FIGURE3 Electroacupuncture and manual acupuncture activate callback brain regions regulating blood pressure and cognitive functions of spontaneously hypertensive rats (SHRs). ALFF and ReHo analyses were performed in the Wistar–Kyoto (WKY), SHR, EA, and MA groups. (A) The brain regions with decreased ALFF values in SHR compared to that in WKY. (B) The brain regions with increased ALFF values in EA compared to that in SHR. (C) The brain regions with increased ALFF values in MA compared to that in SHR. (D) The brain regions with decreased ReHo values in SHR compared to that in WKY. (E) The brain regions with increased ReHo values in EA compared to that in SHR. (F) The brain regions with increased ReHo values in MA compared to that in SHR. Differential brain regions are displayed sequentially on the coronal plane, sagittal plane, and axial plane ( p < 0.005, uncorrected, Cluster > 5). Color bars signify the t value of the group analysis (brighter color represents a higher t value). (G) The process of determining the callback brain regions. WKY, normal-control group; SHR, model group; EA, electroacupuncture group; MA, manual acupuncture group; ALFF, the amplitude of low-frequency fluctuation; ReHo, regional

---

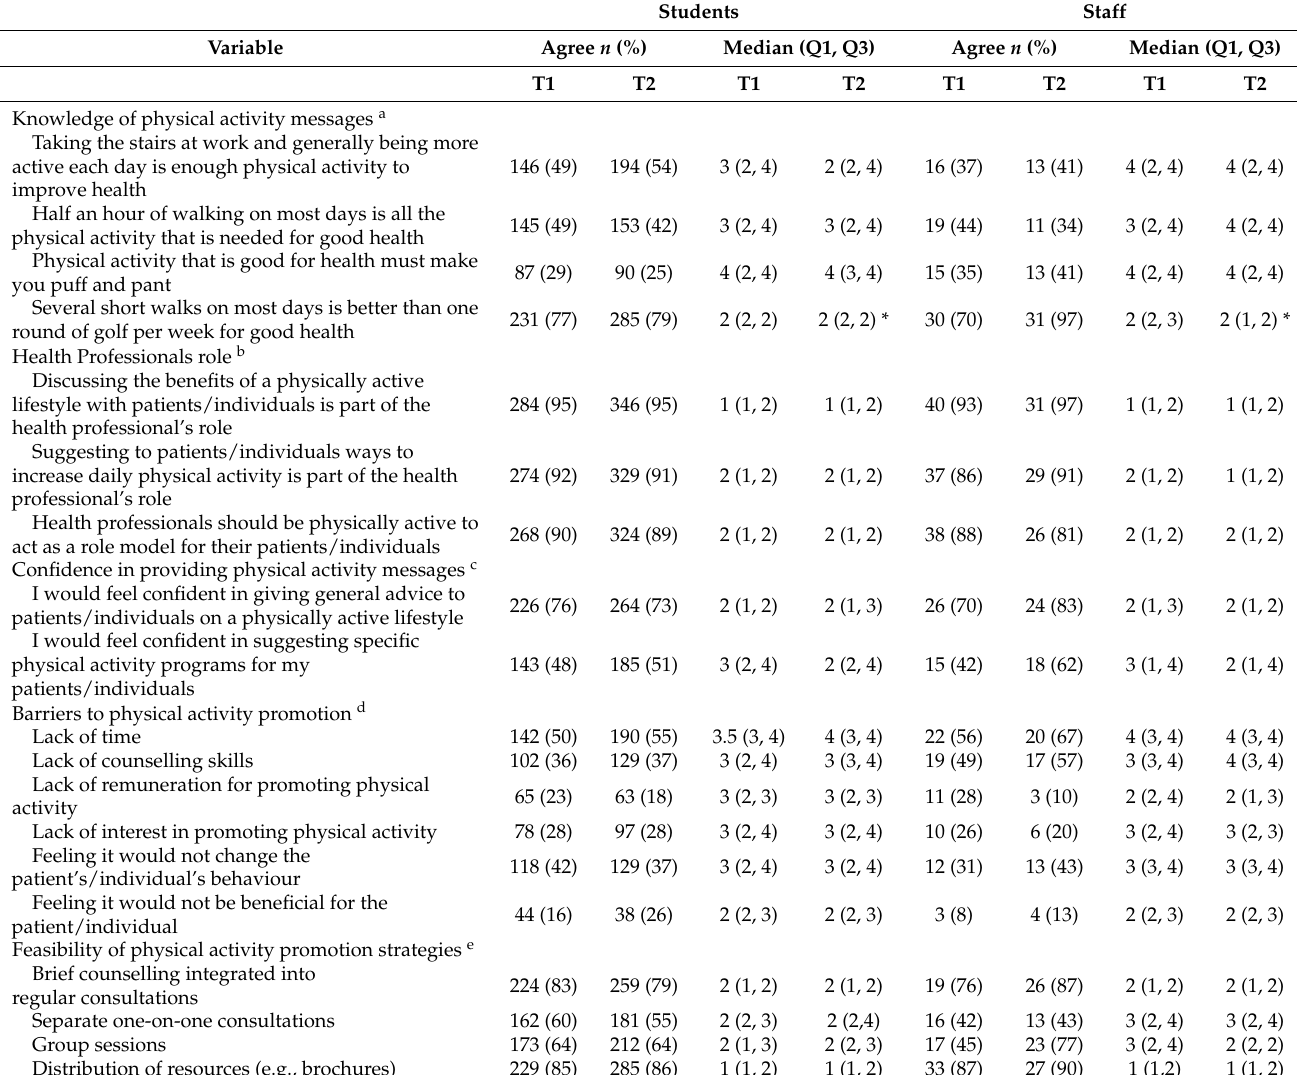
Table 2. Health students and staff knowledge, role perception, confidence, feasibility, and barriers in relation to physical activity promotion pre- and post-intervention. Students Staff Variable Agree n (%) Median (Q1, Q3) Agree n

---

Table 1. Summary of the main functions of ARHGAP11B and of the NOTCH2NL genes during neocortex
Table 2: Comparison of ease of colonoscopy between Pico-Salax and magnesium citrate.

Prompt
Could you transcribe the entries above word for word, from the line with "Table 1. Summary" down to the line with "Table 2: Comparison", keeping both?

Answer to the problem
Table 1. Summary of the main functions of ARHGAP11B and of the NOTCH2NL genes during neocortex
Table 2: Comparison of ease of colonoscopy between Pico-Salax and magnesium citrate.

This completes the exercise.